> **YOUR INSTRUCTIONS**: Look through the data for the string "biodiverse". Copy every line where it is found.

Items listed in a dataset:
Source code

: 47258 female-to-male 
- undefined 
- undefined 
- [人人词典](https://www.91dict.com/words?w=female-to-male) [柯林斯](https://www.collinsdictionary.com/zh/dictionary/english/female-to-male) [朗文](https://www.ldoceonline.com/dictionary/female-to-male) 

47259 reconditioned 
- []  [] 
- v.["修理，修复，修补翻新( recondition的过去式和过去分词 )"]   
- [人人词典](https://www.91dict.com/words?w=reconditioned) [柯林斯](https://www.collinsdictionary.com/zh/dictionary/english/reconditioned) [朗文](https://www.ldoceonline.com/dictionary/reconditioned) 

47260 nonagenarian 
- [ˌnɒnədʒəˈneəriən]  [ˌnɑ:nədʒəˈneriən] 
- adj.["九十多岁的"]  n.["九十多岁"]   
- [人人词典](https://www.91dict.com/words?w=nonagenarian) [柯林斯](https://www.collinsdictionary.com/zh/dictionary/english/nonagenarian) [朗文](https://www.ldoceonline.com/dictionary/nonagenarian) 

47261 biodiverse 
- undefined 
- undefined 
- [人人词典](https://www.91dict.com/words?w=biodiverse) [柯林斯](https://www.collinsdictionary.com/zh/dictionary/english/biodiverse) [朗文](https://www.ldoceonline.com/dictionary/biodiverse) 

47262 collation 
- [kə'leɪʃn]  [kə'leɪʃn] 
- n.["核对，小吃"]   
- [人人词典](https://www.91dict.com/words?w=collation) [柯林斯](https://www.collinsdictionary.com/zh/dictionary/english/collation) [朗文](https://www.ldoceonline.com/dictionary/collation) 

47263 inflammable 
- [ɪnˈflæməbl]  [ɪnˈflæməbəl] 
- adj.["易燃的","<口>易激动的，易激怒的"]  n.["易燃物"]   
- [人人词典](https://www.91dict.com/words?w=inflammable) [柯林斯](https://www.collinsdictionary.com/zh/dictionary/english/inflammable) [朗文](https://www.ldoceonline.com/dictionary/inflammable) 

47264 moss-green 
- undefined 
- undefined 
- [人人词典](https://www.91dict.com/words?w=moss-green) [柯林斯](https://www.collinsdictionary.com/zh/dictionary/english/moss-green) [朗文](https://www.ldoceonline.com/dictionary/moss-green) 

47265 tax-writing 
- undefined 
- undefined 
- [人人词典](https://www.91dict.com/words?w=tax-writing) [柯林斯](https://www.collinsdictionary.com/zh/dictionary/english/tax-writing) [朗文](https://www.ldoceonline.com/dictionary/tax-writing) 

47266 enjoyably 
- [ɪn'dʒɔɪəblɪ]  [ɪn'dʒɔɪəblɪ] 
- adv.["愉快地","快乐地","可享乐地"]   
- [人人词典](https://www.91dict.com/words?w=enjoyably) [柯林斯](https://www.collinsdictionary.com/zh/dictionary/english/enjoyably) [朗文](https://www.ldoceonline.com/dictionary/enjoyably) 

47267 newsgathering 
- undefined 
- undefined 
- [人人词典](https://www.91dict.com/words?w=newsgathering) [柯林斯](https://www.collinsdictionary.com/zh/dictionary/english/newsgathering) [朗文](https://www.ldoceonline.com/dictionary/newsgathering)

--

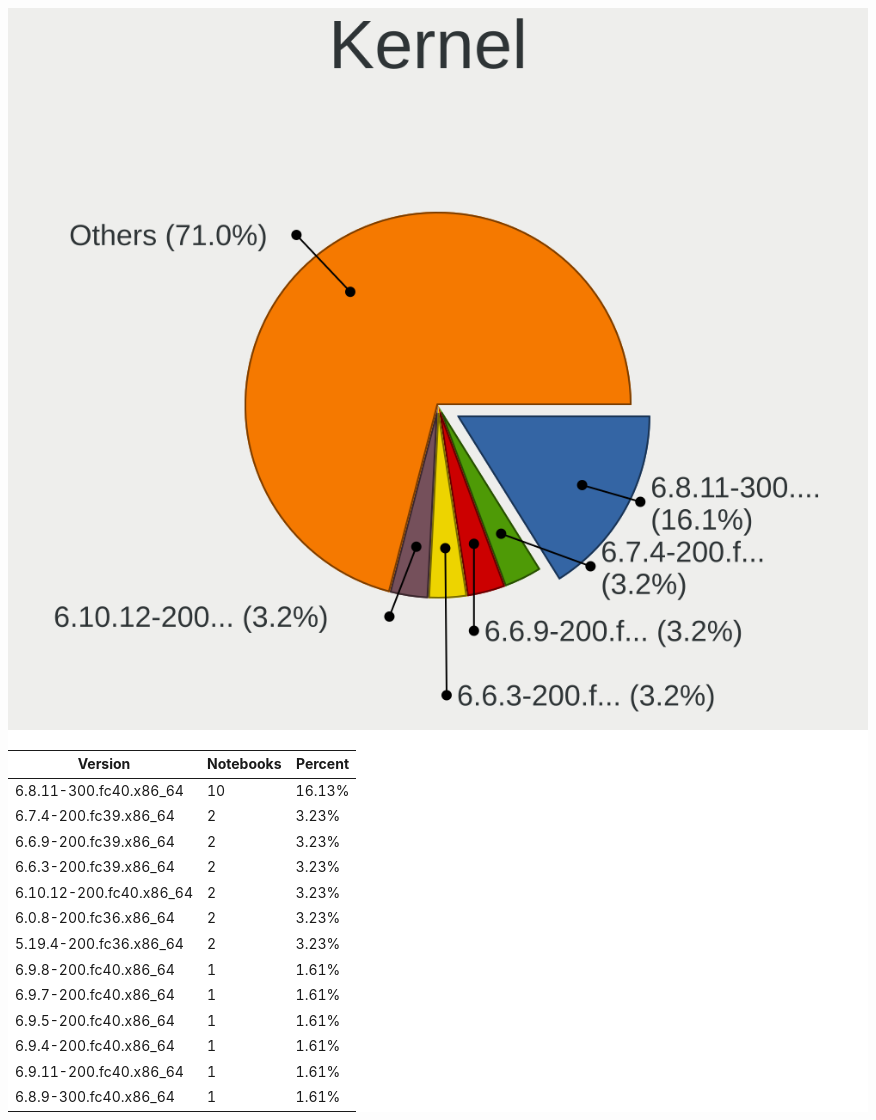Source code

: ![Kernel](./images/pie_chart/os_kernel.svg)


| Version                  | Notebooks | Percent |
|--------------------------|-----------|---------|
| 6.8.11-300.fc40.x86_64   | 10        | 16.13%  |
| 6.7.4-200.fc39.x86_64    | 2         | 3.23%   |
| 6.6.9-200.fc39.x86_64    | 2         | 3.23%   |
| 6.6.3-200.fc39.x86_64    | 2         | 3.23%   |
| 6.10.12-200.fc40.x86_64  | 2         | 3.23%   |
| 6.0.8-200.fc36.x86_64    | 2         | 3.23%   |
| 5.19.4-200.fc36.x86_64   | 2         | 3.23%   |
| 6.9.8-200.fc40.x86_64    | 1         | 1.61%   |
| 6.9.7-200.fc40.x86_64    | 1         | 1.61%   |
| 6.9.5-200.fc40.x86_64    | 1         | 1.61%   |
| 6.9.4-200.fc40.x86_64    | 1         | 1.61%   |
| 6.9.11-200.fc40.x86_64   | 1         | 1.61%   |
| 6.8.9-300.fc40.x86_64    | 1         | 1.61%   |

> **RESULT OF THE EXERCISE**:
47261 biodiverse 
- [人人词典](https://www.91dict.com/words?w=biodiverse) [柯林斯](https://www.collinsdictionary.com/zh/dictionary/english/biodiverse) [朗文](https://www.ldoceonline.com/dictionary/biodiverse) 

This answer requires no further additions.